For what feels like an age, football fans across the country have been singing about “football coming home” but after years of chances missed, and penalties lost, football finally wandered through the door, held in the arms of a team of groundbreaking Lionesses.

After fighting to a 2 – 1 victory over Germany at Wembley on Sunday, England’s ladies made history as they were crowned champions of Euro 2022.

But of course, this means so much more than a trophy for the cabinet. As Leah Williamson lifted the trophy, surrounded by her team, over eighty thousand spectators and watched by over seventeen million at home, it felt as though something was changing.

Back in 1966, the last time England saw victory on the global stage, women remained officially banned from playing the sport. On the pitch, there were men. In the stands, men. On the sideline, men. And press boxes, men. The game, seemed “quite unsuitable for females” just as it had been described by the FA over 40 years prior.

But that was not really the case. Women were and remain more than capable of playing the sport at an incredibly high level, it was the atmosphere and expectation of what “football” was which made the game “unsuitable”. A male led, male run, testosterone fueled sport that was unwelcoming to anyone who was not a man.

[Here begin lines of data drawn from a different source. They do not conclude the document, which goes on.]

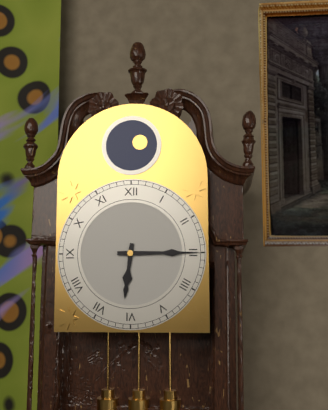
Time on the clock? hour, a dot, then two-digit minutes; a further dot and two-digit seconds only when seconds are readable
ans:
6.15
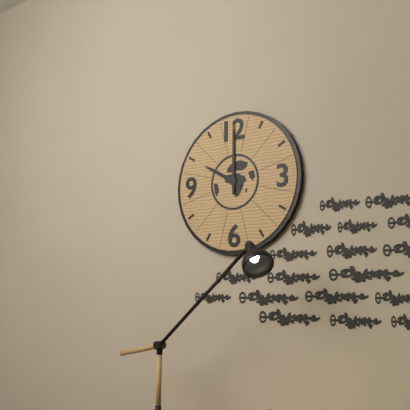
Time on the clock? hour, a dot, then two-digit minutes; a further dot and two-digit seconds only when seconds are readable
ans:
10.00
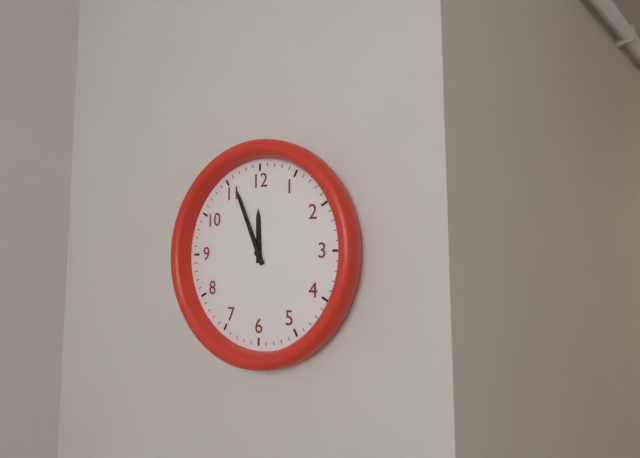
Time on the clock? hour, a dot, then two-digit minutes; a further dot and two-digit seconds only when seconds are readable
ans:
11.56
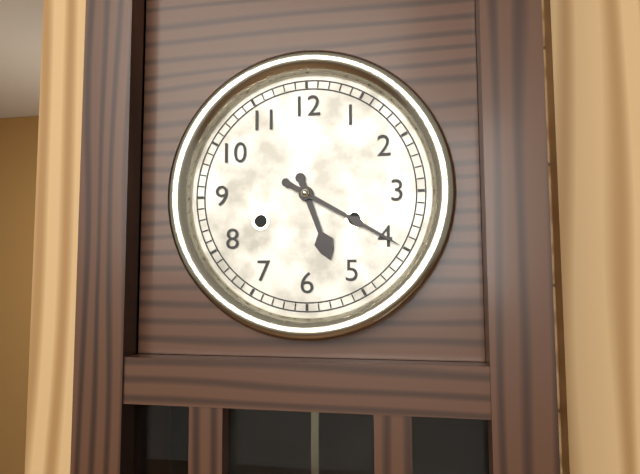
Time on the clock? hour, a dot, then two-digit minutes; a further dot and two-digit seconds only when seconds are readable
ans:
5.20
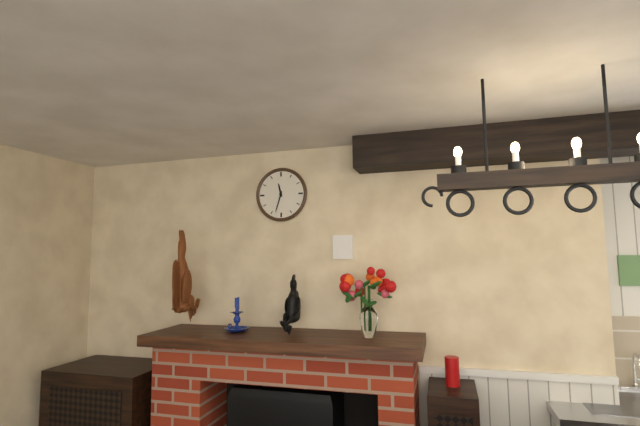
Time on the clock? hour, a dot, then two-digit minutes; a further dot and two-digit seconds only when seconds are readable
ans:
11.33
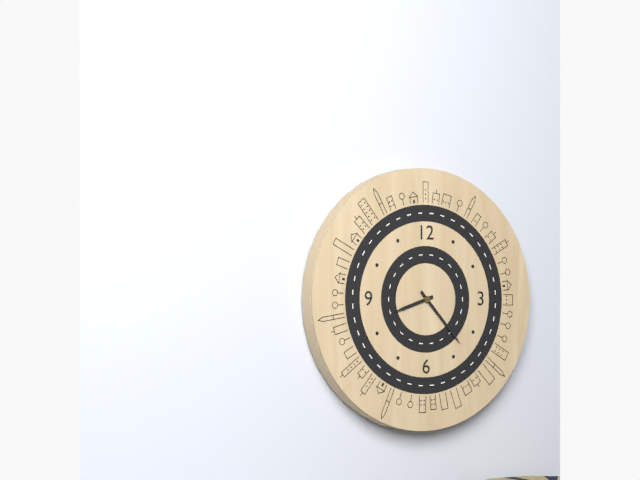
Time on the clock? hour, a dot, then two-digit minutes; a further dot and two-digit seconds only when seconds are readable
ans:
8.23
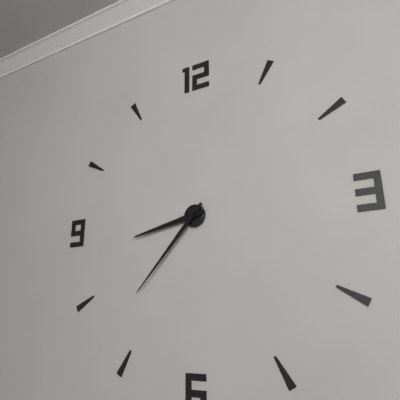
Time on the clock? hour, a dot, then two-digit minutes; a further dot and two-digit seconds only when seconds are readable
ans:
8.37
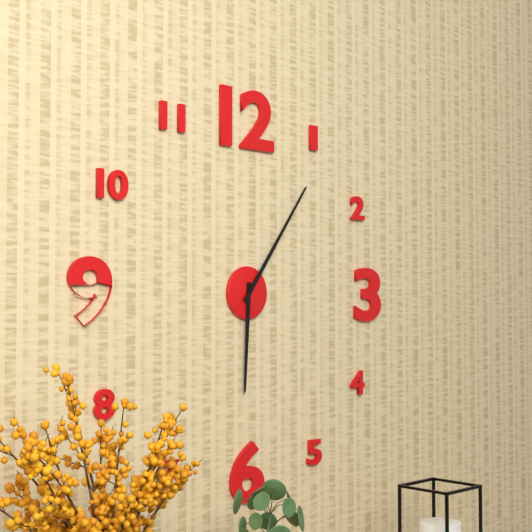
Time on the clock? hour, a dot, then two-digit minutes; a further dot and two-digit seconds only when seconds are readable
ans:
6.06
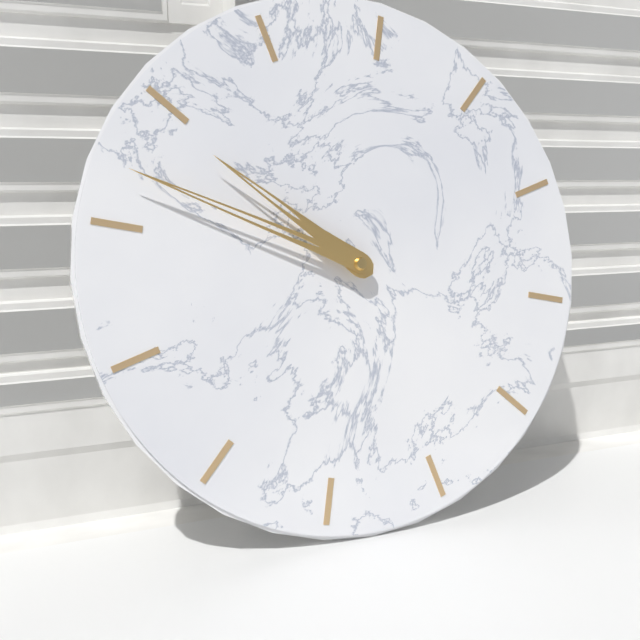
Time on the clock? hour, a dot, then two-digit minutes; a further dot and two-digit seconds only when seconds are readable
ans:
10.52
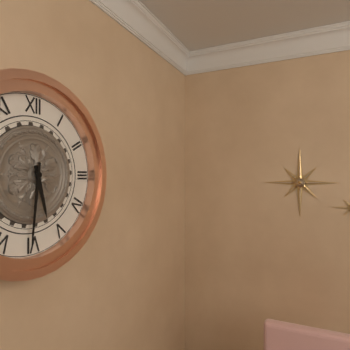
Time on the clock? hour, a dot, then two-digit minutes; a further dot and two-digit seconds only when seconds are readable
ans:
5.31
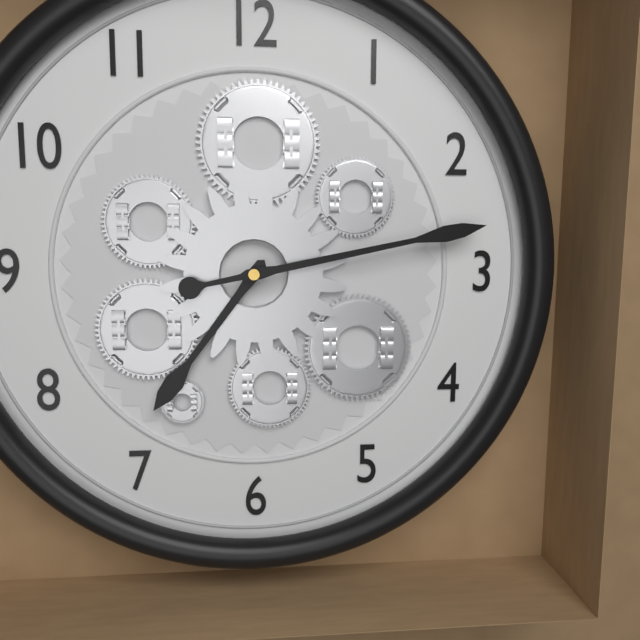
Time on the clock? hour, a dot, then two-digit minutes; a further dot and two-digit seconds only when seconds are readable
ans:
7.13
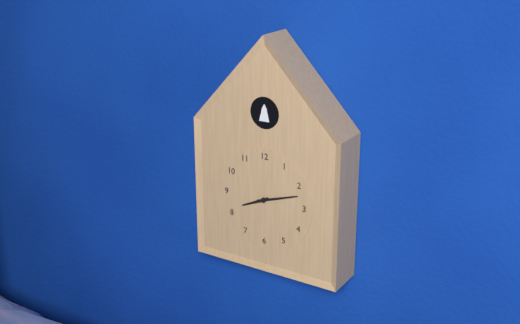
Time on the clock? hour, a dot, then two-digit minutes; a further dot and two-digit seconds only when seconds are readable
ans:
8.12
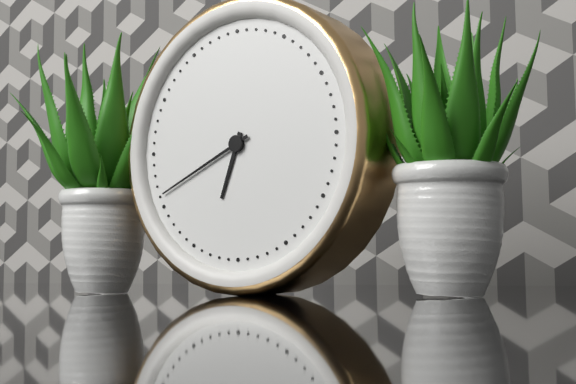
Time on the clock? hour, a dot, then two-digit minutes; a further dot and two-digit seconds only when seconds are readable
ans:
6.41
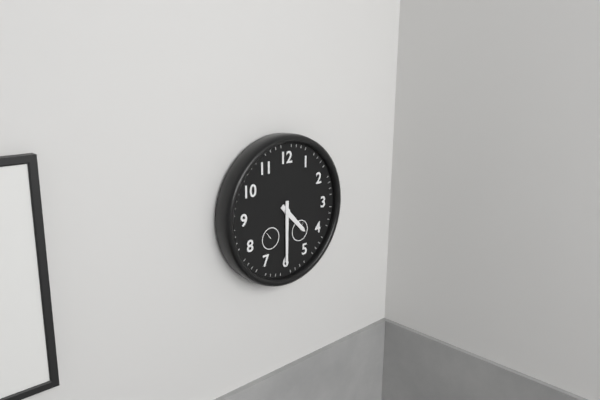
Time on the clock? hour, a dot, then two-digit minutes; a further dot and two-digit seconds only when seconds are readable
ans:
4.30
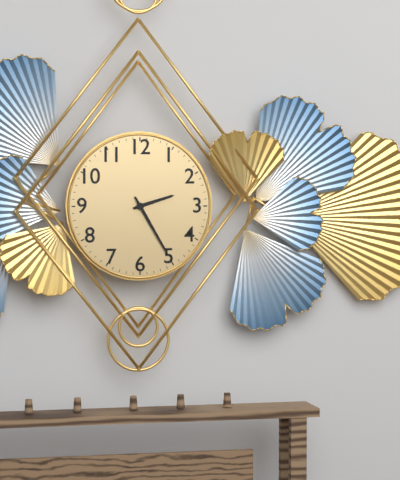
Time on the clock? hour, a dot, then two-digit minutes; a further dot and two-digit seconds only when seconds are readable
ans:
2.25
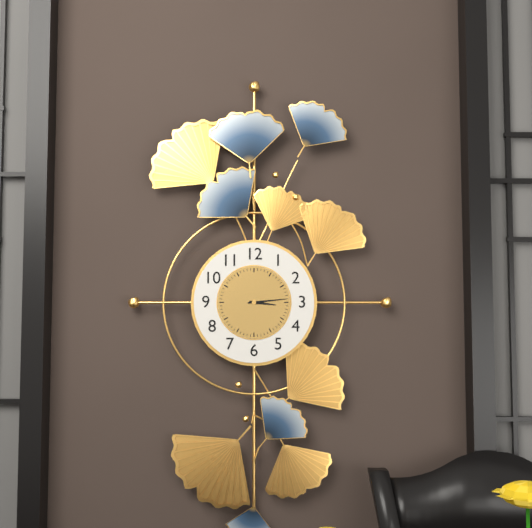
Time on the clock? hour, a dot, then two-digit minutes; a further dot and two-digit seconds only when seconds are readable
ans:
3.14
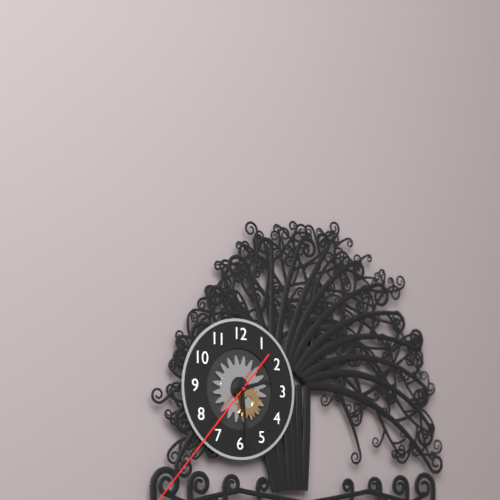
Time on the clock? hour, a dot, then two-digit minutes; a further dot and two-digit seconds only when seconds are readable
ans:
2.29
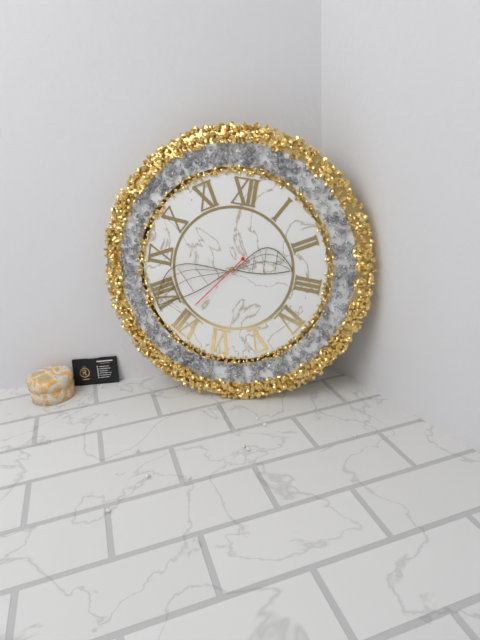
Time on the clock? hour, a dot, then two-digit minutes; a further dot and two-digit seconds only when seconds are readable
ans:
2.39.36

Fast forwarding more than 50 years and the picture couldn’t be more different. Women coaching at the sideline. Women officiating. Women presenting. Women cheering from the stands and of course, women on the pitch, hoisting the trophy above their heads to the calls of support from the entire nation.

When Ella Toone lofted the ball over the keeper and into the back of the net, the country screamed with joy, and when Chloe Kelly found the vital second, the nation cheered that England had done it. Football fans across the country rejoiced as England were victorious.

Football is changing and this team of Lionesses stand as proof of this. Girls across the country can see what is possible, with role-models standing tall on the global stage, we as a nation have seen the excitement and joys of female sport and can only wonder why we hadn’t sooner.

Football has come home, parties have been and will continue to be had, cheers ring out and it has all been done by the ladies.